* **YOUR ASSIGNMENT**:
Word for word, copy the line containing "Identify the document" and each line after it in the records below, ending with the last line.

* **Stored data entries**:

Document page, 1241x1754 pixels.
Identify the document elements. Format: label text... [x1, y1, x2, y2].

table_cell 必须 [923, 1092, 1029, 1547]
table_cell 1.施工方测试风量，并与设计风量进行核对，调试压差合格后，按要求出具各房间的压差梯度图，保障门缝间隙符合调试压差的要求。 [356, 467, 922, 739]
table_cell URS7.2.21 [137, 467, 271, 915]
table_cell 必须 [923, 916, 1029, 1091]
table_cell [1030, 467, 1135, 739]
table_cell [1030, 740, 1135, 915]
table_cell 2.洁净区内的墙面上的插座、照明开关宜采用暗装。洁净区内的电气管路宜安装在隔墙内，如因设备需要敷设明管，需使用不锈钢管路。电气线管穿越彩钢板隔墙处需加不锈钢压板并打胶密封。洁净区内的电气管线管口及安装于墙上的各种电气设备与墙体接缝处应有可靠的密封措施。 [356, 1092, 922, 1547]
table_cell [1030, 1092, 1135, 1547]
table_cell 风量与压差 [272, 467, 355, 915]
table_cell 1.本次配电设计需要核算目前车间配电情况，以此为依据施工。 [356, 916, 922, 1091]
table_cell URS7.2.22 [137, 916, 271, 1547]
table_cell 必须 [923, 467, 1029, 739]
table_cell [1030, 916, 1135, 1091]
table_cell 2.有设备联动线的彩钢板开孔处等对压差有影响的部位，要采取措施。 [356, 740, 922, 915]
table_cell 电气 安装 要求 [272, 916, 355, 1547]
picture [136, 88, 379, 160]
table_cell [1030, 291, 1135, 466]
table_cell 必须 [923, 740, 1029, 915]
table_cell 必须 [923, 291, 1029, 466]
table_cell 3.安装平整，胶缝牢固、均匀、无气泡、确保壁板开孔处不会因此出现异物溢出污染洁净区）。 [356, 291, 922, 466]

* **THE COMPLETED TASK**:
Identify the document elements. Format: label text... [x1, y1, x2, y2].

table_cell 必须 [923, 1092, 1029, 1547]
table_cell 1.施工方测试风量，并与设计风量进行核对，调试压差合格后，按要求出具各房间的压差梯度图，保障门缝间隙符合调试压差的要求。 [356, 467, 922, 739]
table_cell URS7.2.21 [137, 467, 271, 915]
table_cell 必须 [923, 916, 1029, 1091]
table_cell [1030, 467, 1135, 739]
table_cell [1030, 740, 1135, 915]
table_cell 2.洁净区内的墙面上的插座、照明开关宜采用暗装。洁净区内的电气管路宜安装在隔墙内，如因设备需要敷设明管，需使用不锈钢管路。电气线管穿越彩钢板隔墙处需加不锈钢压板并打胶密封。洁净区内的电气管线管口及安装于墙上的各种电气设备与墙体接缝处应有可靠的密封措施。 [356, 1092, 922, 1547]
table_cell [1030, 1092, 1135, 1547]
table_cell 风量与压差 [272, 467, 355, 915]
table_cell 1.本次配电设计需要核算目前车间配电情况，以此为依据施工。 [356, 916, 922, 1091]
table_cell URS7.2.22 [137, 916, 271, 1547]
table_cell 必须 [923, 467, 1029, 739]
table_cell [1030, 916, 1135, 1091]
table_cell 2.有设备联动线的彩钢板开孔处等对压差有影响的部位，要采取措施。 [356, 740, 922, 915]
table_cell 电气 安装 要求 [272, 916, 355, 1547]
picture [136, 88, 379, 160]
table_cell [1030, 291, 1135, 466]
table_cell 必须 [923, 740, 1029, 915]
table_cell 必须 [923, 291, 1029, 466]
table_cell 3.安装平整，胶缝牢固、均匀、无气泡、确保壁板开孔处不会因此出现异物溢出污染洁净区）。 [356, 291, 922, 466]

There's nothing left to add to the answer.